Work required: Extract every line starting at the line that contains "brightfield microscopy of" and ending with the final line of the data, inclusive; give only those lines, word for word.

[Data shown Boundary: Start]

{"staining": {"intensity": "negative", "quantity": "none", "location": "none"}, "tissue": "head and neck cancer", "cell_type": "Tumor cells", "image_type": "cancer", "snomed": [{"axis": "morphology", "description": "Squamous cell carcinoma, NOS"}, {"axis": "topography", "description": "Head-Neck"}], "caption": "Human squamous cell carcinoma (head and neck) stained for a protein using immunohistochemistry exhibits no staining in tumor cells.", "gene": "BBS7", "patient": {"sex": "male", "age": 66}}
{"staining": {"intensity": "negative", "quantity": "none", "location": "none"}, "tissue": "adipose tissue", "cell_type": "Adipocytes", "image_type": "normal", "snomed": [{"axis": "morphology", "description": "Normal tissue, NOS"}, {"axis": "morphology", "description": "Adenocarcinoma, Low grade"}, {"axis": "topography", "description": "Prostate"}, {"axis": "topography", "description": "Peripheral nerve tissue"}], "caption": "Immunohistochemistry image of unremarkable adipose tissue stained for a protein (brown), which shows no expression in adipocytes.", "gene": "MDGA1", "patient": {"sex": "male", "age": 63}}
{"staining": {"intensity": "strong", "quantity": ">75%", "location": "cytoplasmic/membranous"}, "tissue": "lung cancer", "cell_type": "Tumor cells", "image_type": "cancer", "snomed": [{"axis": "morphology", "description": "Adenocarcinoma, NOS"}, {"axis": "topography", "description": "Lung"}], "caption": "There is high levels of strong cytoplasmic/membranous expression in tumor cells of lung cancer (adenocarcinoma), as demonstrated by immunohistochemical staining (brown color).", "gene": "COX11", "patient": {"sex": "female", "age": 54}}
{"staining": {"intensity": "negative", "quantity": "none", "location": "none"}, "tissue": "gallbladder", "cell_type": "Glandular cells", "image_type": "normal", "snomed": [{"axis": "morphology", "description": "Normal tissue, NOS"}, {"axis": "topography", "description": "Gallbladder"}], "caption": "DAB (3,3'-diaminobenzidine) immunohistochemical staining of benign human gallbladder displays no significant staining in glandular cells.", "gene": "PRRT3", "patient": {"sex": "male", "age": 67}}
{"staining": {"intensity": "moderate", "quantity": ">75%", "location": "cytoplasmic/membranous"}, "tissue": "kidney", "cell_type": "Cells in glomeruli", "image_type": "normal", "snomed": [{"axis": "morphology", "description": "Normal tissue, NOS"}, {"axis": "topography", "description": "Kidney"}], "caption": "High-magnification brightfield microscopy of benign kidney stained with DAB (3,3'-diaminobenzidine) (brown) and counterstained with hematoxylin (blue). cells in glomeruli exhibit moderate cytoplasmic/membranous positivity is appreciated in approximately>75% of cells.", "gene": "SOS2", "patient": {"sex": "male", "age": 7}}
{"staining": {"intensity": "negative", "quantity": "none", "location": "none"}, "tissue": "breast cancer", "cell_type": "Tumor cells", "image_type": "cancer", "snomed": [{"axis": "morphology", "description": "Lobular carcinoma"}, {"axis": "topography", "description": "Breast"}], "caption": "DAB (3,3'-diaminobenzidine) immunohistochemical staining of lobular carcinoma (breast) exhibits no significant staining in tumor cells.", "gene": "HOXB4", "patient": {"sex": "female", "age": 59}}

[Data shown Boundary: End]

Exercise result:
{"staining": {"intensity": "moderate", "quantity": ">75%", "location": "cytoplasmic/membranous"}, "tissue": "kidney", "cell_type": "Cells in glomeruli", "image_type": "normal", "snomed": [{"axis": "morphology", "description": "Normal tissue, NOS"}, {"axis": "topography", "description": "Kidney"}], "caption": "High-magnification brightfield microscopy of benign kidney stained with DAB (3,3'-diaminobenzidine) (brown) and counterstained with hematoxylin (blue). cells in glomeruli exhibit moderate cytoplasmic/membranous positivity is appreciated in approximately>75% of cells.", "gene": "SOS2", "patient": {"sex": "male", "age": 7}}
{"staining": {"intensity": "negative", "quantity": "none", "location": "none"}, "tissue": "breast cancer", "cell_type": "Tumor cells", "image_type": "cancer", "snomed": [{"axis": "morphology", "description": "Lobular carcinoma"}, {"axis": "topography", "description": "Breast"}], "caption": "DAB (3,3'-diaminobenzidine) immunohistochemical staining of lobular carcinoma (breast) exhibits no significant staining in tumor cells.", "gene": "HOXB4", "patient": {"sex": "female", "age": 59}}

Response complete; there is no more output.